Der Beklagte und Beschwerdegegner (das Finanzamt —FA—) folgte dem nicht und erließ einen Gewinnfeststellungsbescheid, in dem es für den Komplementär einen aus der Auflösung von Rückstellungen resultierenden laufenden Gewinn in Höhe von 4 770 DM und für die beiden anderen Gesellschafter, also auch die Klägerin, ein Jahresergebnis von 0 DM feststellte.
Die hiergegen nach erfolglosem Einspruch erhobene Klage hatte keinen Erfolg.
Die gegen die Nichtzulassung der Revision eingelegte Beschwerde ist wenn nicht unzulässig, so doch jedenfalls unbegründet.
1. Abweichung vom Senats-Urteil vom IV R 36/02 (BFHE 202, 395, BStBl II 2003, 871)
Die Abweichung ist nicht in zulässiger Weise dargetan und —offenkundig— nicht gegeben.
Insbesondere betrifft die Äußerung des Senats unter III.1.a der Urteilsgründe entgegen der Darstellung in der Beschwerdebegründung nicht die Frage, wann der Verlust eines Gesellschafterdarlehens realisiert ist, sondern lediglich die Frage, wie lange Bücher zu führen und Jahresabschlüsse zu erstellen sind.
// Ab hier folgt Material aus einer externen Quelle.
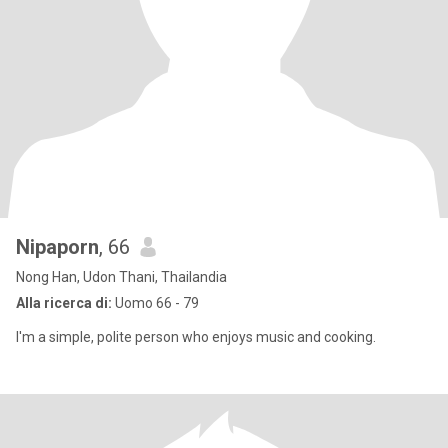
Nipaporn
, 66
Nong Han, Udon Thani, Thailandia
Alla ricerca di:
Uomo 66 - 79
I'm a simple, polite person who enjoys music and cooking.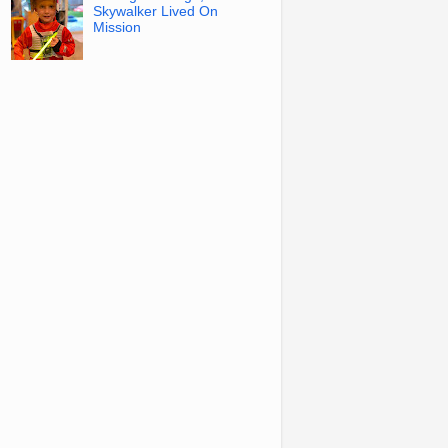
Skywalker Lived On
Mission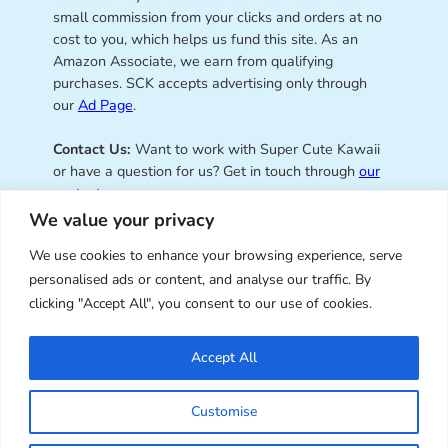
small commission from your clicks and orders at no
cost to you, which helps us fund this site. As an
Amazon Associate, we earn from qualifying
purchases. SCK accepts advertising only through
our
Ad Page
.
Contact Us:
Want to work with Super Cute Kawaii
or have a question for us? Get in touch through
our
contact page
.
We value your privacy
We use cookies to enhance your browsing experience, serve
personalised ads or content, and analyse our traffic. By
Super Cute Kawaii – sharing the
clicking "Accept All", you consent to our use of cookies.
best of kawaii since 2008
Accept All
© Copyright 2008 – 2026 – Super Cute Kawaii. All
Customise
Rights Reserved. Design & illustration by Marceline
Smith.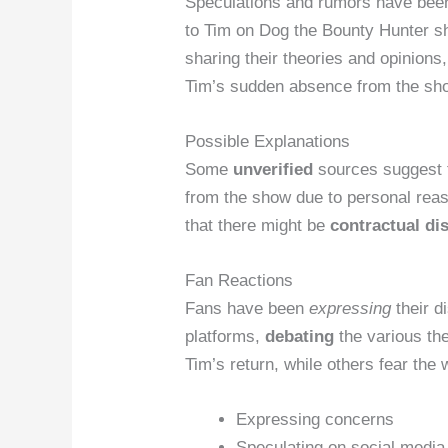
Speculations and rumors have been
to Tim on Dog the Bounty Hunter s
sharing their theories and opinions
Tim’s sudden absence from the sh
Possible Explanations
Some
unverified
sources suggest 
from the show due to personal rea
that there might be
contractual di
Fan Reactions
Fans have been
expressing
their d
platforms,
debating
the various the
Tim’s return, while others fear the 
Expressing concerns
Speculating on social media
Dagegen führt das Senatsurteil unter III.2.d bis i ausdrücklich aus, dass ein Verlust aus dem Wertloswerden einer dem Gesellschafter gegenüber der KG zustehenden Forderung dann realisiert ist, wenn die Mitunternehmerschaft —beispielsweise durch Veräußerung aller wesentlichen Betriebsgrundlagen— beendet wird. Von dieser Auffassung ist erkennbar auch das Finanzgericht (FG) ausgegangen.
2. Verfahrensmängel
a) Verletzung der Sachaufklärungspflicht
Eine Verletzung der Sachaufklärungspflicht seitens des FG ist nicht in zulässiger Weise dargetan.
Bei der Prüfung, ob ein Verfahrensmangel vorliegt, ist vom materiell-rechtlichen Standpunkt des FG auszugehen (ständige Rechtsprechung, vgl. z.B. , BFHE 119, 274, BStBl II 1976, 621; Gräber/Ruban, Finanzgerichtsordnung, 5. Aufl., § 120 Rz. 68, m.w.N.).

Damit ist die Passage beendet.